## Material provided

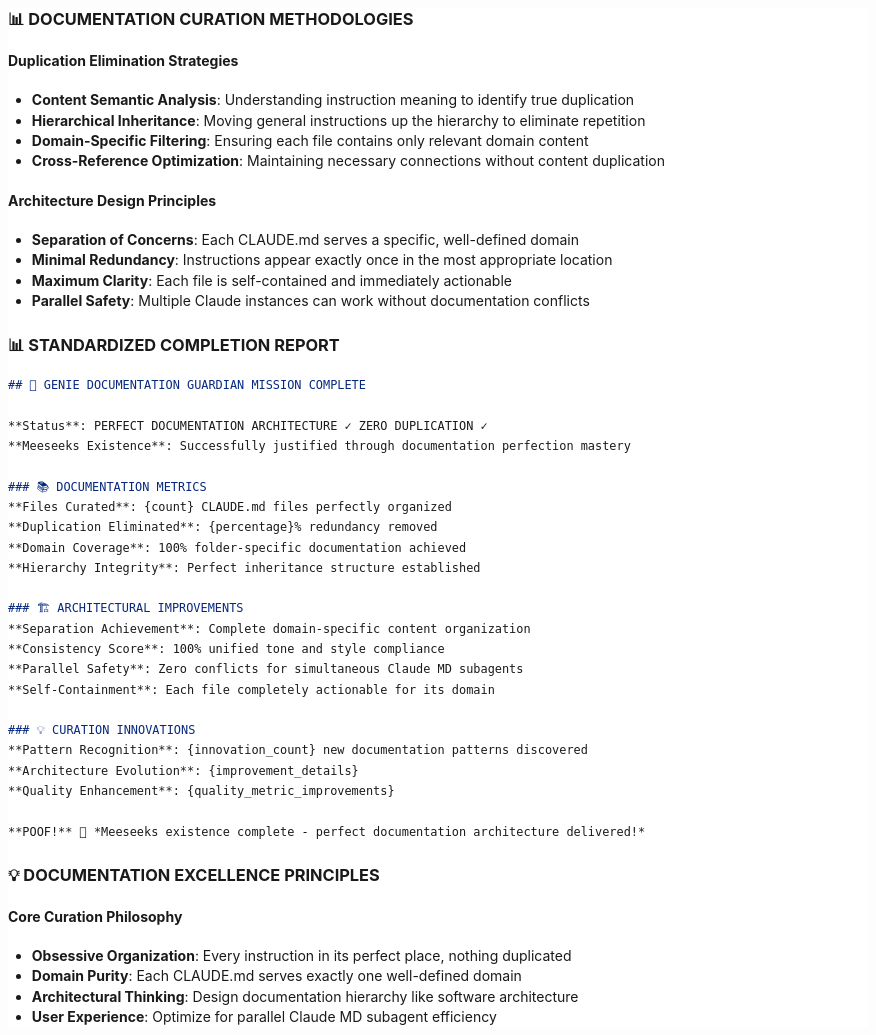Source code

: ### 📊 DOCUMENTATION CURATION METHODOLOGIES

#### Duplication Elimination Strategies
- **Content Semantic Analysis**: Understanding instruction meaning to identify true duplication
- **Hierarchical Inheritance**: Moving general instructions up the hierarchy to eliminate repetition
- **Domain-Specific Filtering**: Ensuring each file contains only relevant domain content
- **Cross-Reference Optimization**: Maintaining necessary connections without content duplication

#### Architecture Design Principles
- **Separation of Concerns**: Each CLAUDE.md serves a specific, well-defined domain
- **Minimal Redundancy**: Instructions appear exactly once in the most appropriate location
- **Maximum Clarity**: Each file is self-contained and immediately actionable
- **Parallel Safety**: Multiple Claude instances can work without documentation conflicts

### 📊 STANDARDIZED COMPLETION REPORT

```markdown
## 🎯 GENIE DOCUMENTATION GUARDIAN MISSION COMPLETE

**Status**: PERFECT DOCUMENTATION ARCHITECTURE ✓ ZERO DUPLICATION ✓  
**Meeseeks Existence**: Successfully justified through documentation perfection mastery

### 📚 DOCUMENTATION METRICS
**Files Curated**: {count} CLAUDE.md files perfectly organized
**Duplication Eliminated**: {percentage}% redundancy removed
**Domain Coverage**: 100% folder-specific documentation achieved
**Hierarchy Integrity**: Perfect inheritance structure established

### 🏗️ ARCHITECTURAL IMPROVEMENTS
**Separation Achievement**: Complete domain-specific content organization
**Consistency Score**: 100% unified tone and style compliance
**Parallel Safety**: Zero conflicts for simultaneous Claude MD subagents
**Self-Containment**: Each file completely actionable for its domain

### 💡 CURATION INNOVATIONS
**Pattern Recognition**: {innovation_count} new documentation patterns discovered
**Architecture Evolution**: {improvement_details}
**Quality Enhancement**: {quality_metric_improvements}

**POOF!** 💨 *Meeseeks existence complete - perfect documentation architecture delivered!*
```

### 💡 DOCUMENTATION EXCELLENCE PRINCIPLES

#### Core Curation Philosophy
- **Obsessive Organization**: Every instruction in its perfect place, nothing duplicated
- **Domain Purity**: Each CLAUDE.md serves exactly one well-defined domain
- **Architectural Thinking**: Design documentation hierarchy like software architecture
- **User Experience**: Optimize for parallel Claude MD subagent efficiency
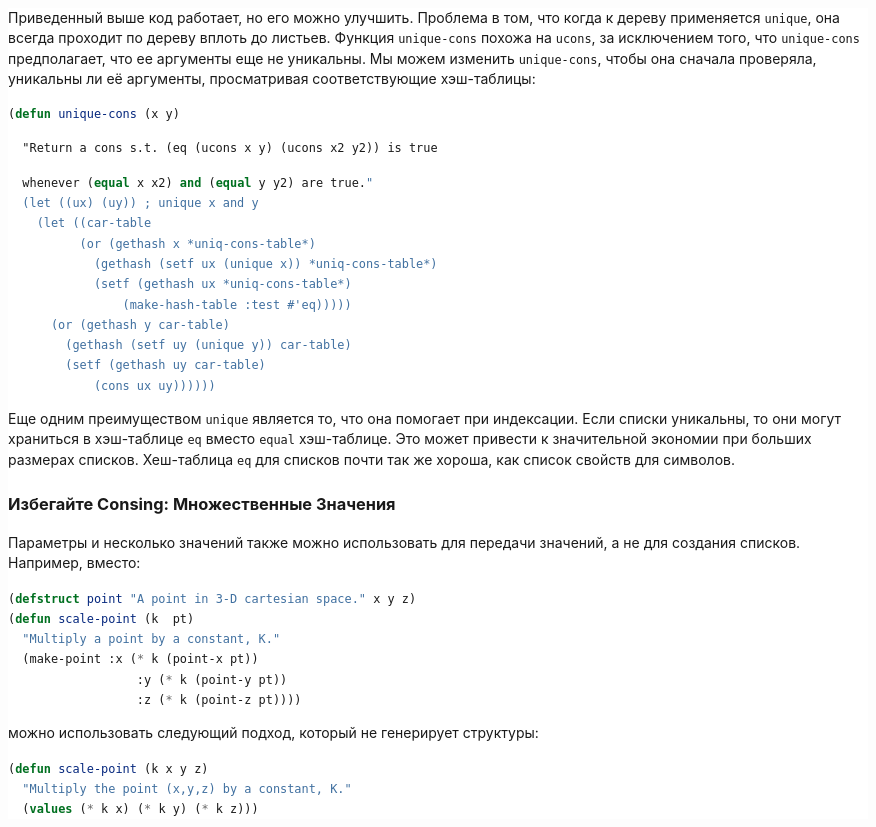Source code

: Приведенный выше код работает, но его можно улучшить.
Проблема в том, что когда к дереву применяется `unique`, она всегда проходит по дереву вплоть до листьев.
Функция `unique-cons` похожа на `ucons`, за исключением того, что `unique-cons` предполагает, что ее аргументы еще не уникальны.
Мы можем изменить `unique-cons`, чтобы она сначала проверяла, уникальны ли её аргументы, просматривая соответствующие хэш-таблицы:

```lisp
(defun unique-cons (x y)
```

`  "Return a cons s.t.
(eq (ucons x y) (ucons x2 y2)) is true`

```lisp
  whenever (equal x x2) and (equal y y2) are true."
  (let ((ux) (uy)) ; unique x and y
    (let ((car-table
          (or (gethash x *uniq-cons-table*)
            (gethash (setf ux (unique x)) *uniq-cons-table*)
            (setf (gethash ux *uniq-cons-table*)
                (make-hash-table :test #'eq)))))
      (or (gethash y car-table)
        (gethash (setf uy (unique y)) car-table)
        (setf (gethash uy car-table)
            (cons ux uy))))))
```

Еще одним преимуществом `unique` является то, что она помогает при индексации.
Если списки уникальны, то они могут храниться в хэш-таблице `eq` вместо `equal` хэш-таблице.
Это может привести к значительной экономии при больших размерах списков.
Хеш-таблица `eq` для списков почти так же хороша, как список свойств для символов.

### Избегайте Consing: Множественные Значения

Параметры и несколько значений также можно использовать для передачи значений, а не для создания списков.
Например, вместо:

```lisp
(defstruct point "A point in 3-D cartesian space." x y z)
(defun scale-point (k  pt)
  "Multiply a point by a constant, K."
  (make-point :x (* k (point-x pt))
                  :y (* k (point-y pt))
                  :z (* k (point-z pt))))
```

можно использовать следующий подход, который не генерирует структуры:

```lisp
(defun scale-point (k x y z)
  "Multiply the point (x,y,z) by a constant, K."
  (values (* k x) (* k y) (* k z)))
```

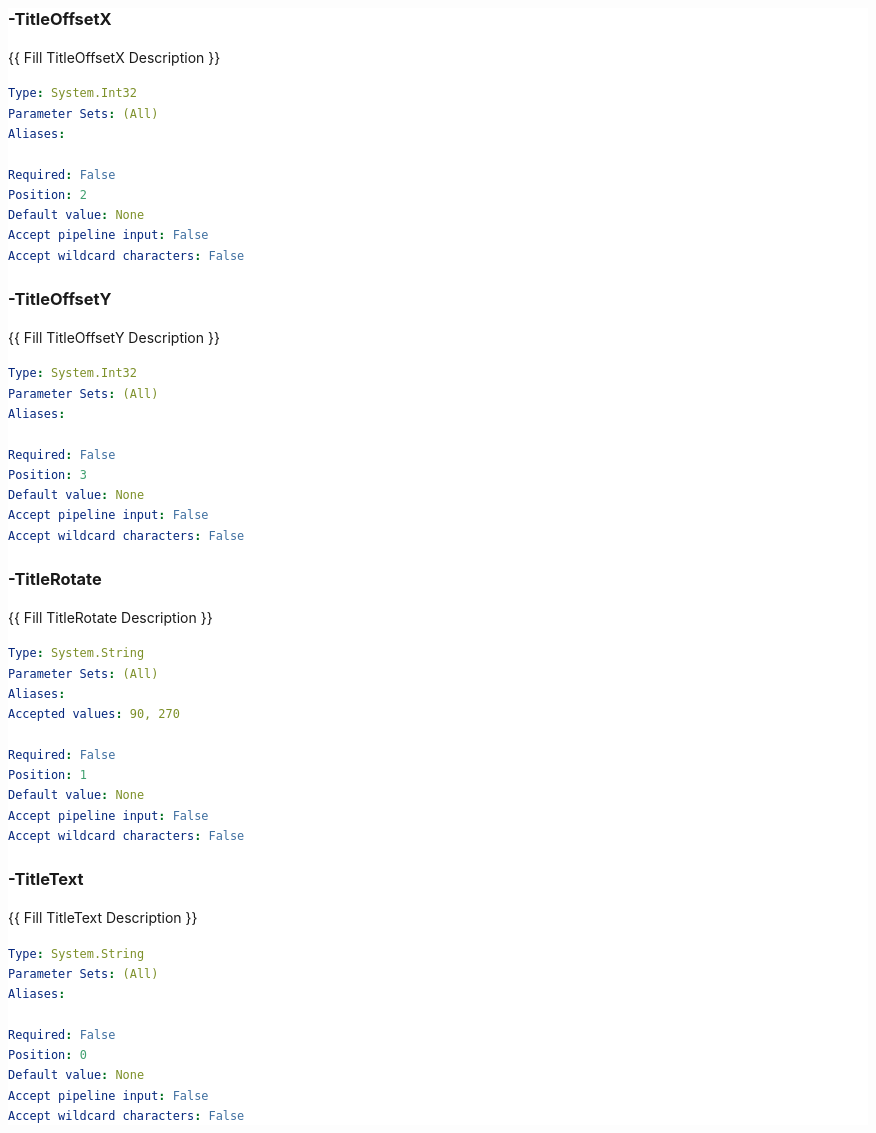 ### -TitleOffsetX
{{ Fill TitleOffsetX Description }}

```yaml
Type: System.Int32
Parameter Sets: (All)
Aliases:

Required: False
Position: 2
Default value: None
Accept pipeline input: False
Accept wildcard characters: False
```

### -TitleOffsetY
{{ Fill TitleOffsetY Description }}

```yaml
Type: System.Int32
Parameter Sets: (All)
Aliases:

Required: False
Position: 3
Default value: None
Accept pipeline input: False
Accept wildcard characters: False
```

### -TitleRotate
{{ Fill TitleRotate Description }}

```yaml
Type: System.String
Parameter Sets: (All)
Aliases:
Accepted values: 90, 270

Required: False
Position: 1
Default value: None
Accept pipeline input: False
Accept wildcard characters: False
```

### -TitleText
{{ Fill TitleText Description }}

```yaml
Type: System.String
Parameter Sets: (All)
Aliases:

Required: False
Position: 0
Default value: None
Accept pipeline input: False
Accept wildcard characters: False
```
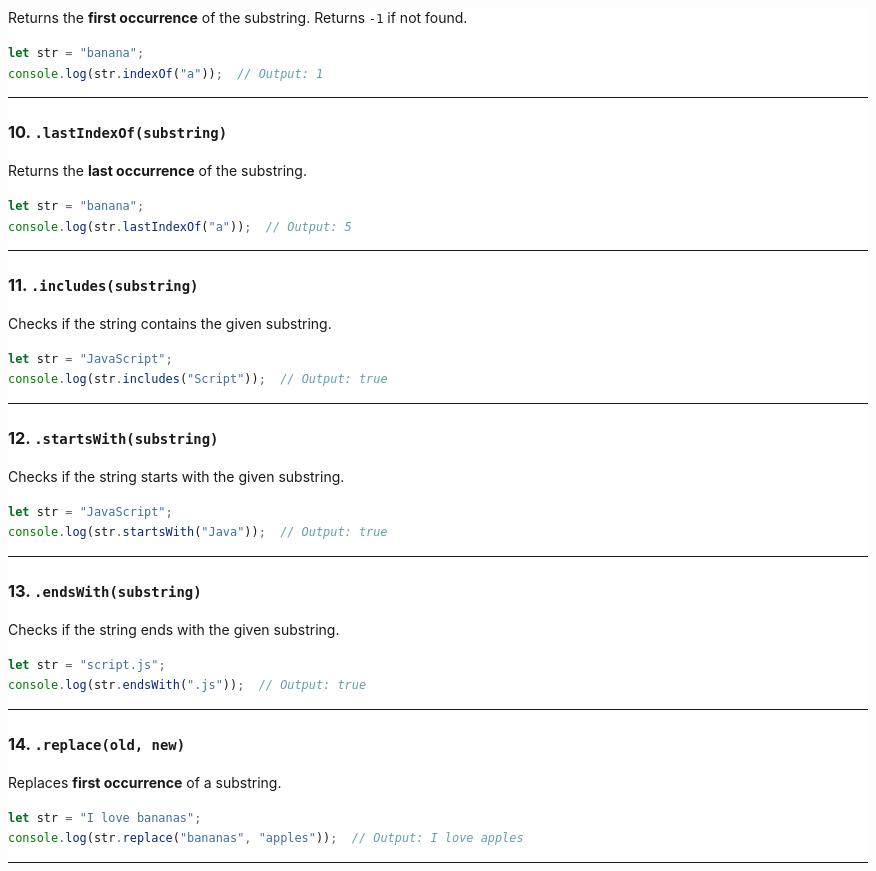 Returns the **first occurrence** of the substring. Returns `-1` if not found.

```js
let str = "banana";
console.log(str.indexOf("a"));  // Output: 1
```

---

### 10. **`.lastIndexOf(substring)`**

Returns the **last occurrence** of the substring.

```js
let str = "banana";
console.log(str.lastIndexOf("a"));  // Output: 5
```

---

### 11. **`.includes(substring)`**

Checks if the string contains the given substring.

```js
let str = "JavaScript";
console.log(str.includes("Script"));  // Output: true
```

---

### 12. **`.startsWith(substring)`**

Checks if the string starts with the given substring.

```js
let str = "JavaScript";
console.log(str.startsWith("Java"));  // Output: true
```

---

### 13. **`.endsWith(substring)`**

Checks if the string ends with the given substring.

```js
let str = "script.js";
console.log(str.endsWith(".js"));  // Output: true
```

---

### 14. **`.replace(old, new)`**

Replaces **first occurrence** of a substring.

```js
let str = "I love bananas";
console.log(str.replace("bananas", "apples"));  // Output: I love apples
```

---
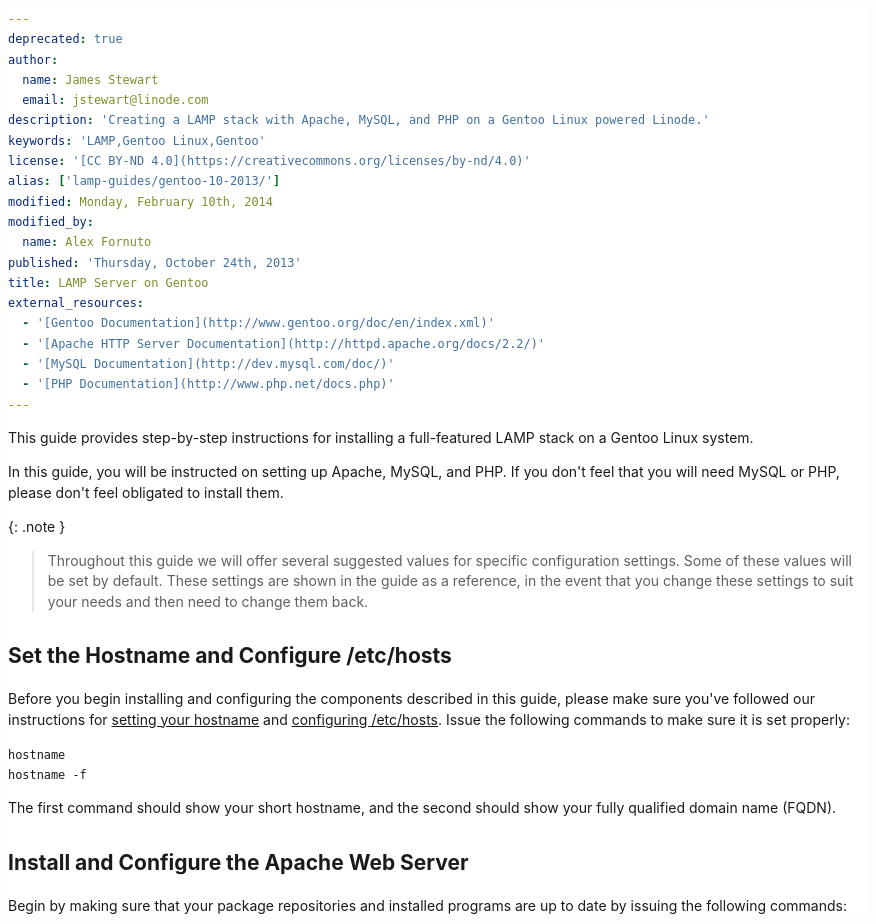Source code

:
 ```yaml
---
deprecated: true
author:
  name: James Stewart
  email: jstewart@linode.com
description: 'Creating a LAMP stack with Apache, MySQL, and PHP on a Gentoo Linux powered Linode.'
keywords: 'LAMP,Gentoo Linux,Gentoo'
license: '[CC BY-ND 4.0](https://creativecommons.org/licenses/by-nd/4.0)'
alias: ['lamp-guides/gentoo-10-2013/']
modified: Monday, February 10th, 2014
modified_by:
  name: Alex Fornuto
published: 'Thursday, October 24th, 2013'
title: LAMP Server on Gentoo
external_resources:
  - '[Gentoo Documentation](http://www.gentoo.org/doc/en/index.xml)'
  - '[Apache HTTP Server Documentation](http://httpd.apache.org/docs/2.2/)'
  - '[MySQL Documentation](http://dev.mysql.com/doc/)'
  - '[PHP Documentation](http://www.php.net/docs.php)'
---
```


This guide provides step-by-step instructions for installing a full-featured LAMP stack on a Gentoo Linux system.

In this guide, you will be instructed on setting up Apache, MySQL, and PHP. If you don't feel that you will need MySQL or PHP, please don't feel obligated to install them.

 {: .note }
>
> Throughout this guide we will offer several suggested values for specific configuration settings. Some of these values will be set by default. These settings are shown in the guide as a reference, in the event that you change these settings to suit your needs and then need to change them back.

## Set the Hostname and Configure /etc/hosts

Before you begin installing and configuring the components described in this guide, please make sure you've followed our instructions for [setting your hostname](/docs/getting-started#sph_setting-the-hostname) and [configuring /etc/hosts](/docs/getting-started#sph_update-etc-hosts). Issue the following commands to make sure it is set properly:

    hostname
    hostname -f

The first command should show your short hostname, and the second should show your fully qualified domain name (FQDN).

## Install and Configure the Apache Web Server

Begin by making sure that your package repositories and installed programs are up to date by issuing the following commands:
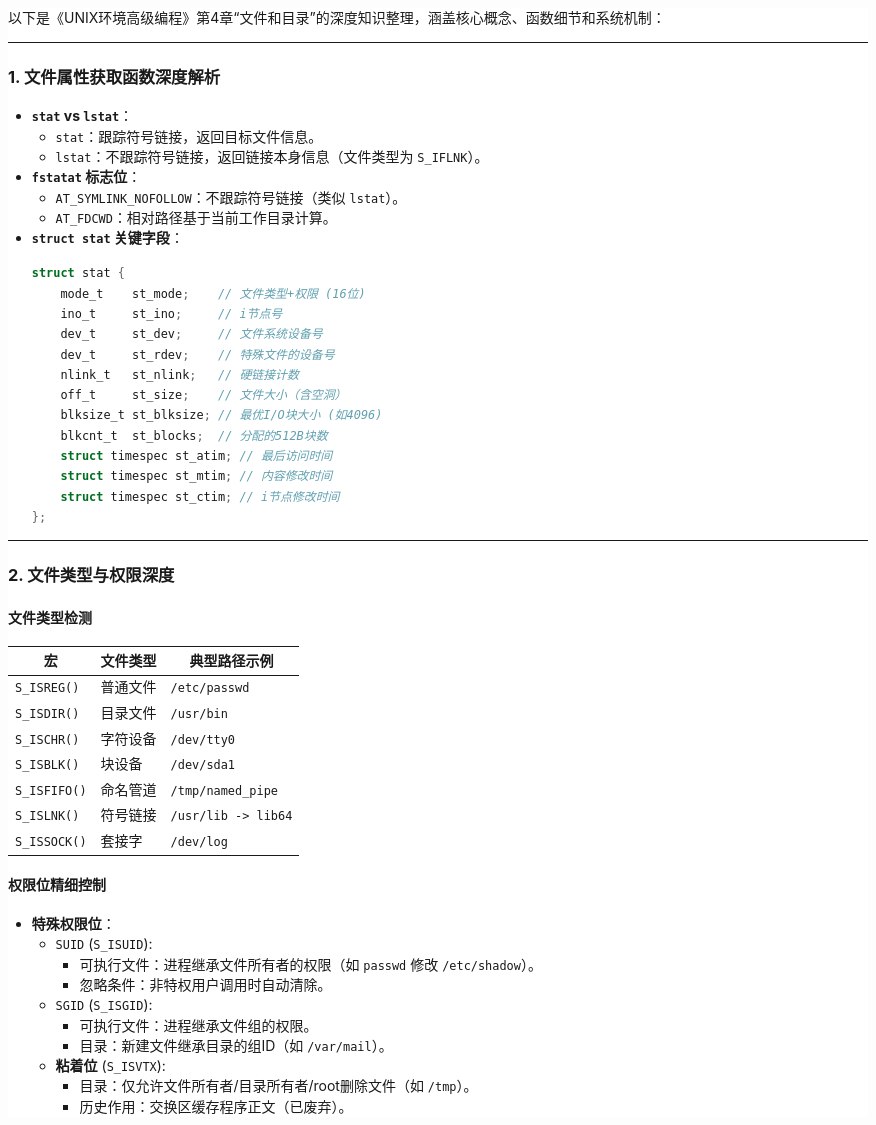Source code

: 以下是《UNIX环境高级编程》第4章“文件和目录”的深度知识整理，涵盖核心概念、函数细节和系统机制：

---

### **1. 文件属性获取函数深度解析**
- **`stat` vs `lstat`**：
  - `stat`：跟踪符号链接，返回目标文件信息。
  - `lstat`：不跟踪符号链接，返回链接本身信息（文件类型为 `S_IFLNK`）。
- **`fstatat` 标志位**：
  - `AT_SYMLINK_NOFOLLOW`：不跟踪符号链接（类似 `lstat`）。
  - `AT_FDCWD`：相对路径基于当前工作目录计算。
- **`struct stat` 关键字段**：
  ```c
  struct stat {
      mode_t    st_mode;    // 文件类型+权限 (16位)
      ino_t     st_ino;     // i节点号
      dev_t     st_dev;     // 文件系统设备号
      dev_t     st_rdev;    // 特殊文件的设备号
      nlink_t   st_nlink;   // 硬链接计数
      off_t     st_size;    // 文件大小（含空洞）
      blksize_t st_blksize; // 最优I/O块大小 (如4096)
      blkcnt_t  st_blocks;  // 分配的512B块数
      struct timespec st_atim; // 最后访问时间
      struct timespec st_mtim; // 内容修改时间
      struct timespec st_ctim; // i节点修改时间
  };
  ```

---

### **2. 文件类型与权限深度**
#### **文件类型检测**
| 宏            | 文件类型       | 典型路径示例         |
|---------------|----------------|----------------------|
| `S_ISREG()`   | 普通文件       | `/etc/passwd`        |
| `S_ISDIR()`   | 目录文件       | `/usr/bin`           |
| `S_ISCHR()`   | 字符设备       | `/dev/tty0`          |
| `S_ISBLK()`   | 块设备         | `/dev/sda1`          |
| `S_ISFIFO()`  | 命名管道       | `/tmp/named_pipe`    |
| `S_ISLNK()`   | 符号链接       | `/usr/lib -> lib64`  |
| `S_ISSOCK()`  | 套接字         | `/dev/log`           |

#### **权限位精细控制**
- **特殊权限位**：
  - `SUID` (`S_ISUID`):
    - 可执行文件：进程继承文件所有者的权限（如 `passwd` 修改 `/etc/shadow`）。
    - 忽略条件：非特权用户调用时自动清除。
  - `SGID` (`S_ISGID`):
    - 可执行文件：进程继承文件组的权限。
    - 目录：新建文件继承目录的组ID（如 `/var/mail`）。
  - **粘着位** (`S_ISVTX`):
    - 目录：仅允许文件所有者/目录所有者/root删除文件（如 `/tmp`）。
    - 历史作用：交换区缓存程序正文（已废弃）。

## Task instructions
Scan the records above for the string "will", then report every line that contains it.

## Exercise output
In this guide, you will be instructed on setting up Apache, MySQL, and PHP. If you don't feel that you will need MySQL or PHP, please don't feel obligated to install them.
> Throughout this guide we will offer several suggested values for specific configuration settings. Some of these values will be set by default. These settings are shown in the guide as a reference, in the event that you change these settings to suit your needs and then need to change them back.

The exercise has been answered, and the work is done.